BEGIN Given data

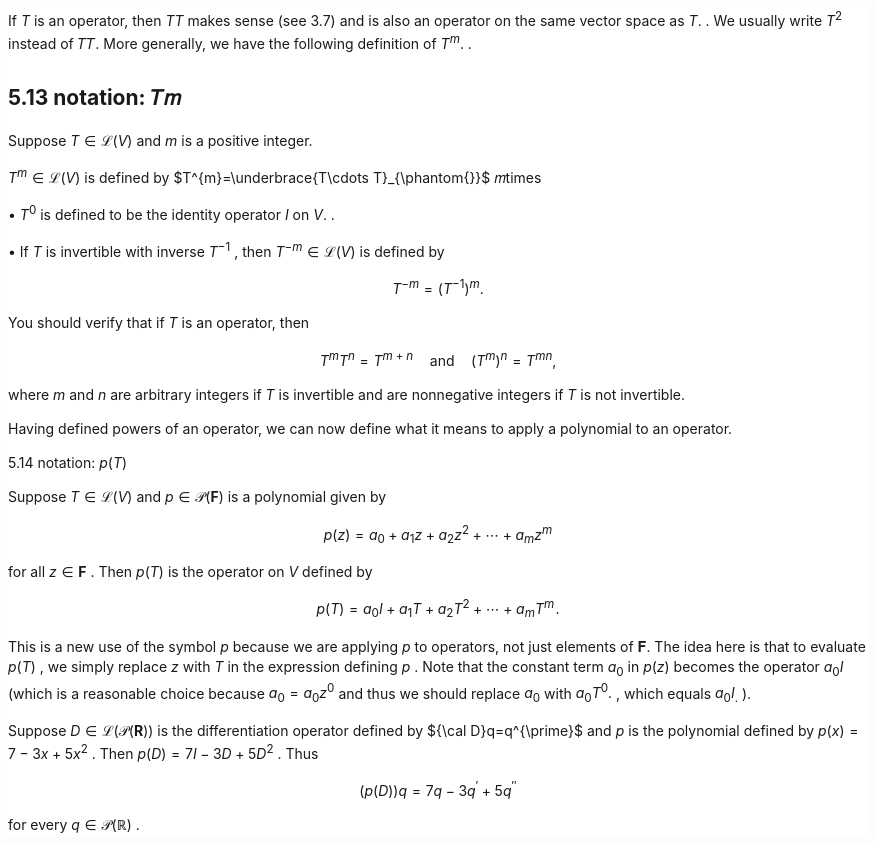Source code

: If $T$ is an operator, then $T T$ makes sense (see 3.7) and is also an operator on the same vector space as $T.$ . We usually write $T^{2}$ instead of 𝑇𝑇. More generally, we have the following definition of $T^{m}.$ .  

## 5.13 notation: 𝑇𝑚  

Suppose $T\in{\mathcal{L}}(V)$ and $m$ is a positive integer.  

$T^{m}\in{\mathcal{L}}(V)$ is defined by $T^{m}=\underbrace{T\cdots T}_{\phantom{}}$ 𝑚times  

• $T^{0}$ is defined to be the identity operator $I$ on $V.$ .  

• If $T$ is invertible with inverse $T^{-1}$ , then $T^{-m}\in{\mathcal{L}}(V)$ is defined by  

$$
T^{-m}=(T^{-1})^{m}.
$$  

You should verify that if $T$ is an operator, then  

$$
T^{m}T^{n}=T^{m+n}\quad{\mathrm{and}}\quad\left(T^{m}\right)^{n}=T^{m n},
$$  

where $m$ and $n$ are arbitrary integers if $T$ is invertible and are nonnegative integers if $T$ is not invertible.  

Having defined powers of an operator, we can now define what it means to apply a polynomial to an operator.  

5.14 notation: $p(T)$  

Suppose $T\in{\mathcal{L}}(V)$ and $p\in\mathcal{P}(\mathbf{F})$ is a polynomial given by  

$$
p(z)=a_{0}+a_{1}z+a_{2}z^{2}+\cdots+a_{m}z^{m}
$$  

for all $z\in\mathbf{F}$ . Then $p(T)$ is the operator on $V$ defined by  

$$
p(T)=a_{0}I+a_{1}T+a_{2}T^{2}+\cdots+a_{m}T^{m}\!.
$$  

This is a new use of the symbol $p$ because we are applying $p$ to operators, not just elements of 𝐅. The idea here is that to evaluate $p(T)$ , we simply replace $z$ with $T$ in the expression defining $p$ . Note that the constant term $a_{0}$ in $p(z)$ becomes the operator $a_{0}I$ (which is a reasonable choice because $a_{0}=a_{0}z^{0}$ and thus we should replace $a_{0}$ with $a_{0}T^{0}.$ , which equals $a_{0}I_{.}$ ).  

Suppose $D\in{\mathcal{L}}({\mathcal{P}}(\mathbf{R}))$ is the differentiation operator defined by ${\cal D}q=q^{\prime}$ and $p$ is the polynomial defined by $p(x)=7-3x+5x^{2}$ . Then $p(D)=7I-3D+5D^{2}$ . Thus  

$$
(p(D))q=7q-3q^{\prime}+5q^{\prime\prime}
$$  

for every $q\in\mathcal{P}(\mathbb{R})$ .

END Given data

### Work required
Convert the lines of the records above into a Markdown table with the columns Row and Line. Number each nonblank line in order, skip blank lines, and leave the pictures out.

### Result of this exercise
| Row | Line |
|---|---|
| 1 | Source code |
| 2 | : If $T$ is an operator, then $T T$ makes sense (see 3.7) and is also an operator on the same vector space as $T.$ . We usually write $T^{2}$ instead of 𝑇𝑇. More generally, we have the following definition of $T^{m}.$ .   |
| 3 | ## 5.13 notation: 𝑇𝑚   |
| 4 | Suppose $T\in{\mathcal{L}}(V)$ and $m$ is a positive integer.   |
| 5 | $T^{m}\in{\mathcal{L}}(V)$ is defined by $T^{m}=\underbrace{T\cdots T}_{\phantom{}}$ 𝑚times   |
| 6 | • $T^{0}$ is defined to be the identity operator $I$ on $V.$ .   |
| 7 | • If $T$ is invertible with inverse $T^{-1}$ , then $T^{-m}\in{\mathcal{L}}(V)$ is defined by   |
| 8 | $$ |
| 9 | T^{-m}=(T^{-1})^{m}. |
| 10 | $$   |
| 11 | You should verify that if $T$ is an operator, then   |
| 12 | $$ |
| 13 | T^{m}T^{n}=T^{m+n}\quad{\mathrm{and}}\quad\left(T^{m}\right)^{n}=T^{m n}, |
| 14 | $$   |
| 15 | where $m$ and $n$ are arbitrary integers if $T$ is invertible and are nonnegative integers if $T$ is not invertible.   |
| 16 | Having defined powers of an operator, we can now define what it means to apply a polynomial to an operator.   |
| 17 | 5.14 notation: $p(T)$   |
| 18 | Suppose $T\in{\mathcal{L}}(V)$ and $p\in\mathcal{P}(\mathbf{F})$ is a polynomial given by   |
| 19 | $$ |
| 20 | p(z)=a_{0}+a_{1}z+a_{2}z^{2}+\cdots+a_{m}z^{m} |
| 21 | $$   |
| 22 | for all $z\in\mathbf{F}$ . Then $p(T)$ is the operator on $V$ defined by   |
| 23 | $$ |
| 24 | p(T)=a_{0}I+a_{1}T+a_{2}T^{2}+\cdots+a_{m}T^{m}\!. |
| 25 | $$   |
| 26 | This is a new use of the symbol $p$ because we are applying $p$ to operators, not just elements of 𝐅. The idea here is that to evaluate $p(T)$ , we simply replace $z$ with $T$ in the expression defining $p$ . Note that the constant term $a_{0}$ in $p(z)$ becomes the operator $a_{0}I$ (which is a reasonable choice because $a_{0}=a_{0}z^{0}$ and thus we should replace $a_{0}$ with $a_{0}T^{0}.$ , which equals $a_{0}I_{.}$ ).   |
| 27 | Suppose $D\in{\mathcal{L}}({\mathcal{P}}(\mathbf{R}))$ is the differentiation operator defined by ${\cal D}q=q^{\prime}$ and $p$ is the polynomial defined by $p(x)=7-3x+5x^{2}$ . Then $p(D)=7I-3D+5D^{2}$ . Thus   |
| 28 | $$ |
| 29 | (p(D))q=7q-3q^{\prime}+5q^{\prime\prime} |
| 30 | $$   |
| 31 | for every $q\in\mathcal{P}(\mathbb{R})$ . |